R-FCN: Object Detection via Region-based Fully Convolutional Networks. (2016) ☻
This paper construct a set of position-sensitive score maps by using a bank of specialized convolutional layers as the FCN output to improve Faster R-CNN. Each of these score maps
encodes the position information with respect to a relative spatial position. Then append a position-sensitive RoI pooling layer for every region proposal that shepherds information from these score maps.
HyperNet: Towards Accurate Region Proposal Generation and Joint Object Detection. (2016)
This paper is primarily based on an elaborately designed Hyper Feature which aggregates hierarchical feature maps first and then compresses them into a uniform space.
Next, a slight region proposal generation network is constructed to produce about 100 proposals. Finally, these proposals are classified and adjusted based on the detection module.
FPN: Feature Pyramid Networks for Object Detection. (2017) ☻
The construction of our pyramid involves a bottom-up pathway, a top-down pathway, and lateral connections.
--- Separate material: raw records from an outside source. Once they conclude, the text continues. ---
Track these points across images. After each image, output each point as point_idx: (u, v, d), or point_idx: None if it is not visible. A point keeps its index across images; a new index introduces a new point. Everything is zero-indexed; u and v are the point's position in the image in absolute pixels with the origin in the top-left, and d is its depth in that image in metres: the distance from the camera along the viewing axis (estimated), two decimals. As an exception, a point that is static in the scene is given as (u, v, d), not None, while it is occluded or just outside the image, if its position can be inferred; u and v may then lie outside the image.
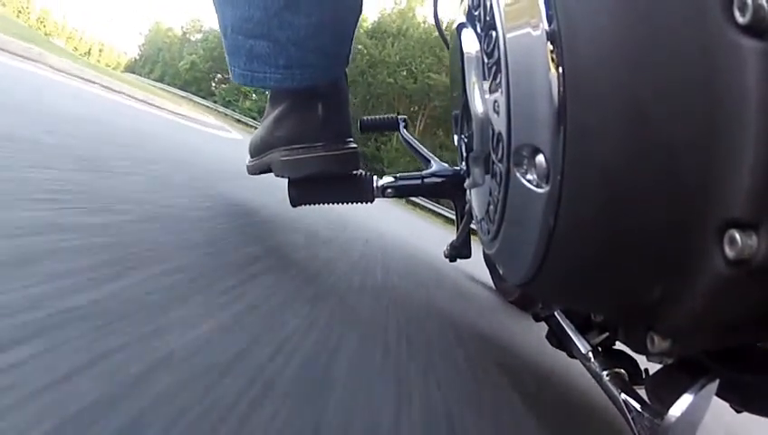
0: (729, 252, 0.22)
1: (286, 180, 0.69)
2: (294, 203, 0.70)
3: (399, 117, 0.98)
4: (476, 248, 0.80)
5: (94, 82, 3.18)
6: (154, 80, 27.77)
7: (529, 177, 0.31)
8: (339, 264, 0.65)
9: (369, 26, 20.52)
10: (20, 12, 48.97)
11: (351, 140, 0.67)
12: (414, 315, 0.56)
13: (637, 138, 0.24)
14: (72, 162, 0.54)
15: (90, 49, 65.92)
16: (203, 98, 21.02)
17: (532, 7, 0.29)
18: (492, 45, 0.35)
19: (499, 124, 0.34)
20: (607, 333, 0.44)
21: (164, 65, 33.72)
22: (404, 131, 0.97)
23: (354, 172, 0.69)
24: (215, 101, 21.57)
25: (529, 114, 0.30)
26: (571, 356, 0.48)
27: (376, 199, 0.71)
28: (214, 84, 28.70)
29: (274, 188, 0.83)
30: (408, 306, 0.60)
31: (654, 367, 0.35)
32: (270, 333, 0.31)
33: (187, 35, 38.11)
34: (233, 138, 3.87)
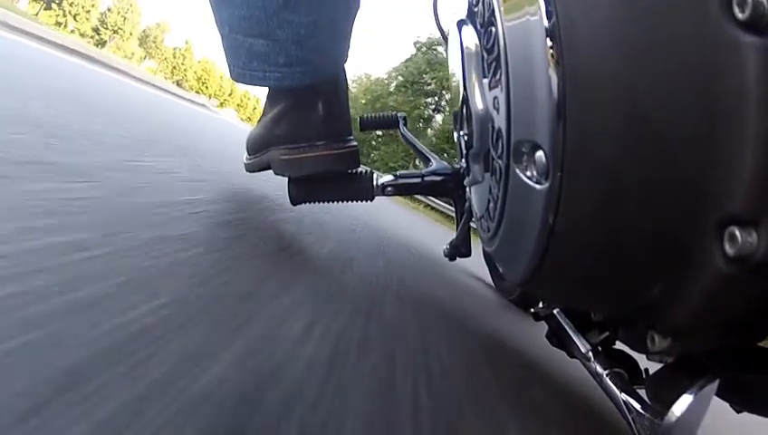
0: (729, 249, 0.22)
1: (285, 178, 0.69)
2: (294, 201, 0.70)
3: (399, 114, 0.98)
4: (476, 248, 0.80)
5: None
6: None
7: (529, 173, 0.30)
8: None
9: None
10: (174, 69, 40.19)
11: (352, 138, 0.67)
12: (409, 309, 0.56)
13: (636, 134, 0.24)
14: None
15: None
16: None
17: (531, 4, 0.28)
18: (491, 42, 0.35)
19: (499, 121, 0.34)
20: (607, 333, 0.44)
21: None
22: (404, 129, 0.97)
23: (354, 170, 0.69)
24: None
25: (528, 111, 0.29)
26: (571, 356, 0.48)
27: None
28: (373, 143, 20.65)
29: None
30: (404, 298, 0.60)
31: (654, 367, 0.35)
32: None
33: (350, 91, 31.83)
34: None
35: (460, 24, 0.41)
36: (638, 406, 0.34)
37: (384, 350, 0.38)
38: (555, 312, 0.51)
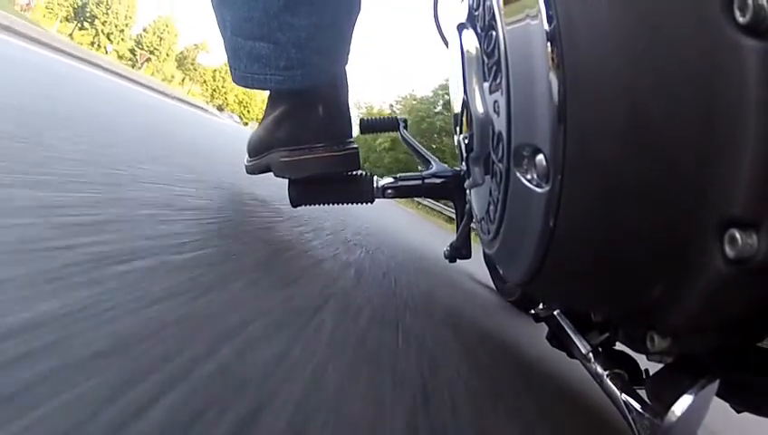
0: (729, 251, 0.22)
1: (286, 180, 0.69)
2: (294, 203, 0.70)
3: (399, 117, 0.99)
4: (476, 249, 0.80)
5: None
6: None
7: (529, 176, 0.31)
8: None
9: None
10: (215, 91, 36.15)
11: (352, 140, 0.67)
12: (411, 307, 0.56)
13: (637, 137, 0.24)
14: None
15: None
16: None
17: (532, 7, 0.29)
18: (492, 46, 0.35)
19: (499, 124, 0.34)
20: (607, 334, 0.44)
21: (368, 150, 22.80)
22: (404, 132, 0.97)
23: (355, 173, 0.69)
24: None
25: (529, 114, 0.30)
26: (572, 357, 0.48)
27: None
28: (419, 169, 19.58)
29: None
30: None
31: (654, 367, 0.35)
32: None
33: (395, 112, 27.73)
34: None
35: (460, 27, 0.41)
36: (638, 406, 0.34)
37: (380, 351, 0.38)
38: (555, 313, 0.51)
This method is a generic solution for building feature
pyramids inside deep ConvNets.
Non-Region based method
YOLO: You Only Look Once: Unified, Real-Time Object Detection. (2015)
This paper frame object detection as a regression problem to spatially separated bounding boxes and associated class probabilities.
A single neural network predicts bounding boxes and class probabilities directly from full images in one evaluation.
YOLO9000: Better, Faster, Stronger. (2016) ☻ ☻
This paper use anchor (based on Faster R-CNN) to improve YOLO. This paper develops the anchor by designing a k-means clustering to aotomaticlly find good number and size.
In this work, it use k=5 while k=9 in Faster R-CNN. Finally this paper propose a hierarchical tree method to jointly train on object detection and classification.
SqueezeDet: Unified, Small, Low Power Fully Convolutional Neural Networks for Real-Time Object Detection for Autonomous Driving. (2016)
This paper improve YOLO by three ways. First, this paper use stacked convolution filters to extract a high dimensional, low resolution feature map for the input image.
Then, they use ConvDet, a convolutional layer to take the feature map as input and compute a large amount of object bounding boxes and predict their categories.
Finally, this paper filter these bounding boxes to obtain final detections.
SSD: Single Shot MultiBox Detector. (2015) ☻
This paper creat different sizes of feature map and discretizes the output space of bounding boxes into a set of default boxes over different aspect ratios and scales
per feature map location.
There are several paper based on this work: DSSD: Deconvolutional Single Shot Detector. (2017) This paper combine Residual block and Deconvolution Module to improve SSD model. BlitzNet: A Real-Time Deep Network for Scene Understanding. (2017) This paper is almost the same with DSSD model.
DSOD: Learning Deeply Supervised Object Detectors from Scratch. (2017) This paper use DenseNet to improve SSD model.
PLN: Point Linking Network for Object Detection. (2017) ☻
This paper propose a novel object bounding box representation using points and links and implemented using deep ConvNets. There are two kinds of points in this system,
the center point of an object bounding box which is denoted as O and a corner point of an object bounding box. In order to detect the point pair, there are two tasks,
to localize the two points and to associate the two points. Based on these tasks, we propose a point-based object detection framework.